WORK TASK: Take every line from the listing below that contains "when".

─── SUPPLIED INFORMATION ───

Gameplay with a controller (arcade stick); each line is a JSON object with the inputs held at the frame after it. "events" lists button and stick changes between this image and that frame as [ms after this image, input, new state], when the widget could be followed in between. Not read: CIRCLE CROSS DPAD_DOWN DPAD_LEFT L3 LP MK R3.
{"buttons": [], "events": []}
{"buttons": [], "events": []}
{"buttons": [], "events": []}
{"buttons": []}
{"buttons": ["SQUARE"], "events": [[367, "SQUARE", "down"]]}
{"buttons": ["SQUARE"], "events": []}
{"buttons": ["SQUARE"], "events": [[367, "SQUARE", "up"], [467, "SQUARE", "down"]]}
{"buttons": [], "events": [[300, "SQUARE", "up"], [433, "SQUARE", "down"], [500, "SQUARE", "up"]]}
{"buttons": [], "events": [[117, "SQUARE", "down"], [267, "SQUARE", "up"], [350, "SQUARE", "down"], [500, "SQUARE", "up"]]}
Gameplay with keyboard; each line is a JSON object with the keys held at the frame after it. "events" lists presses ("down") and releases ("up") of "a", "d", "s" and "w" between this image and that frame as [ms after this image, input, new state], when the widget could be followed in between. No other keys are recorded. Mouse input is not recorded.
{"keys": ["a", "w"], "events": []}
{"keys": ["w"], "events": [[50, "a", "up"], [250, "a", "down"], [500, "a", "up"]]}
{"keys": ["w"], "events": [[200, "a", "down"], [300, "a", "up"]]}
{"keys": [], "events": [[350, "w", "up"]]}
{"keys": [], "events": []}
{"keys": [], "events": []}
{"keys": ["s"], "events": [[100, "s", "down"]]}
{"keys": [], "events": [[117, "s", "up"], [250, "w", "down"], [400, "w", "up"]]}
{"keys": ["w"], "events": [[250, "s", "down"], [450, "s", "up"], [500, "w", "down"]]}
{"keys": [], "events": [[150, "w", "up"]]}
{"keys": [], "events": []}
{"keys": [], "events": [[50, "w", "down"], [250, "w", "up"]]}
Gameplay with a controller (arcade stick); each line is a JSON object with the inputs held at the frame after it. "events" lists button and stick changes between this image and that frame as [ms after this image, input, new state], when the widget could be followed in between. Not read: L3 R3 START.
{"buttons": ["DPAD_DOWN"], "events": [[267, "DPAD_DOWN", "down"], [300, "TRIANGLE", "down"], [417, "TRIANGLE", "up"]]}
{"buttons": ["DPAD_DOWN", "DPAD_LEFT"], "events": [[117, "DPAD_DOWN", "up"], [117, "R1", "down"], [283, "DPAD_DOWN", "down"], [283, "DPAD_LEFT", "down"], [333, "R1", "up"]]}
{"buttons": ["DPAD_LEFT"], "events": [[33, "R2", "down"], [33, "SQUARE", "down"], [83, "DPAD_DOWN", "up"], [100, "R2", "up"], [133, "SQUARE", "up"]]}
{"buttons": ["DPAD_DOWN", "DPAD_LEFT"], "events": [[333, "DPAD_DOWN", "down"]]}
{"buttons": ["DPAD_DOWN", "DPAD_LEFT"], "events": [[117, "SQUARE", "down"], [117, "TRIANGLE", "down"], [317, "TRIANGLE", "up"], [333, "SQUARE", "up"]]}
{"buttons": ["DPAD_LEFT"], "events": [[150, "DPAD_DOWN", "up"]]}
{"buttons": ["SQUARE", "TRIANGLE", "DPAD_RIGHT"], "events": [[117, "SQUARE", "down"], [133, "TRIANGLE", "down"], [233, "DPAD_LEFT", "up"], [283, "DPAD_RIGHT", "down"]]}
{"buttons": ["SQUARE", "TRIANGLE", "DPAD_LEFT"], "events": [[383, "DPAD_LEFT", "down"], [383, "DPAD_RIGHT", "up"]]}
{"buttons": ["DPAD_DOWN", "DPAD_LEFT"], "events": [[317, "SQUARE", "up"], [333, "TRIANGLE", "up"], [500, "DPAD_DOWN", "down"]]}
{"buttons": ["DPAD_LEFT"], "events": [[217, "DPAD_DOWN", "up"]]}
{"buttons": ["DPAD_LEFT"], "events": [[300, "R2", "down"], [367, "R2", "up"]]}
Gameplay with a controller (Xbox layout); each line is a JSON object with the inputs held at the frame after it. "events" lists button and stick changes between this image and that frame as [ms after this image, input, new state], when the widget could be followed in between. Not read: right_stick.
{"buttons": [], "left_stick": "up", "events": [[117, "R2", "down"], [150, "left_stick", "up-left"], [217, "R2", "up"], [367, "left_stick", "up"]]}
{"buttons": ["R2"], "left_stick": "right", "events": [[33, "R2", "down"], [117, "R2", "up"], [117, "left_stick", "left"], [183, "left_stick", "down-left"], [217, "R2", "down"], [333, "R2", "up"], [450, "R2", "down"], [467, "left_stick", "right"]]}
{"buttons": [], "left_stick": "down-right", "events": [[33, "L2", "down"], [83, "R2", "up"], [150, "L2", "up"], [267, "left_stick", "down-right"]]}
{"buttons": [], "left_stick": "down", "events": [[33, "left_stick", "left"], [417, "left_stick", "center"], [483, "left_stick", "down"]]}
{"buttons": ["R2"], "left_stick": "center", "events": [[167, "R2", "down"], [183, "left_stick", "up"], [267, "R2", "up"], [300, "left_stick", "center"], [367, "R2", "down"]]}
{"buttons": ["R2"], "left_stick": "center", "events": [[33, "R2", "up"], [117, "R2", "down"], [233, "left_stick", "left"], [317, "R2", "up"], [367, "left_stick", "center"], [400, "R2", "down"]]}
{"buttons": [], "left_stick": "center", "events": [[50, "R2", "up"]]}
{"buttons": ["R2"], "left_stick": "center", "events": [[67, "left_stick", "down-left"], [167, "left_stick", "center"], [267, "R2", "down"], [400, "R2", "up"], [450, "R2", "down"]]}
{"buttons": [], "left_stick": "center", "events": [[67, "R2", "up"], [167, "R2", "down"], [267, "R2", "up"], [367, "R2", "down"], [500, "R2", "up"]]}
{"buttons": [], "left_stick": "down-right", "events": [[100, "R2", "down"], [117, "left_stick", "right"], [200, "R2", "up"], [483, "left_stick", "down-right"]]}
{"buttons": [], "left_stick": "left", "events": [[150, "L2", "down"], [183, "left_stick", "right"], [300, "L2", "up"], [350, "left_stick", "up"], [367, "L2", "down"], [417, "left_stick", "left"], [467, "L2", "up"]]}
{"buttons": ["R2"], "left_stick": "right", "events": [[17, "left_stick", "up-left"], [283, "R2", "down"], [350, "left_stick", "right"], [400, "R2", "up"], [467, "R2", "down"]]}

───

RESPONSE TO THE EXERCISE:
Gameplay with a controller (arcade stick); each line is a JSON object with the inputs held at the frame after it. "events" lists button and stick changes between this image and that frame as [ms after this image, input, new state], when the widget could be followed in between. Not read: CIRCLE CROSS DPAD_DOWN DPAD_LEFT L3 LP MK R3.
Gameplay with keyboard; each line is a JSON object with the keys held at the frame after it. "events" lists presses ("down") and releases ("up") of "a", "d", "s" and "w" between this image and that frame as [ms after this image, input, new state], when the widget could be followed in between. No other keys are recorded. Mouse input is not recorded.
Gameplay with a controller (arcade stick); each line is a JSON object with the inputs held at the frame after it. "events" lists button and stick changes between this image and that frame as [ms after this image, input, new state], when the widget could be followed in between. Not read: L3 R3 START.
Gameplay with a controller (Xbox layout); each line is a JSON object with the inputs held at the frame after it. "events" lists button and stick changes between this image and that frame as [ms after this image, input, new state], when the widget could be followed in between. Not read: right_stick.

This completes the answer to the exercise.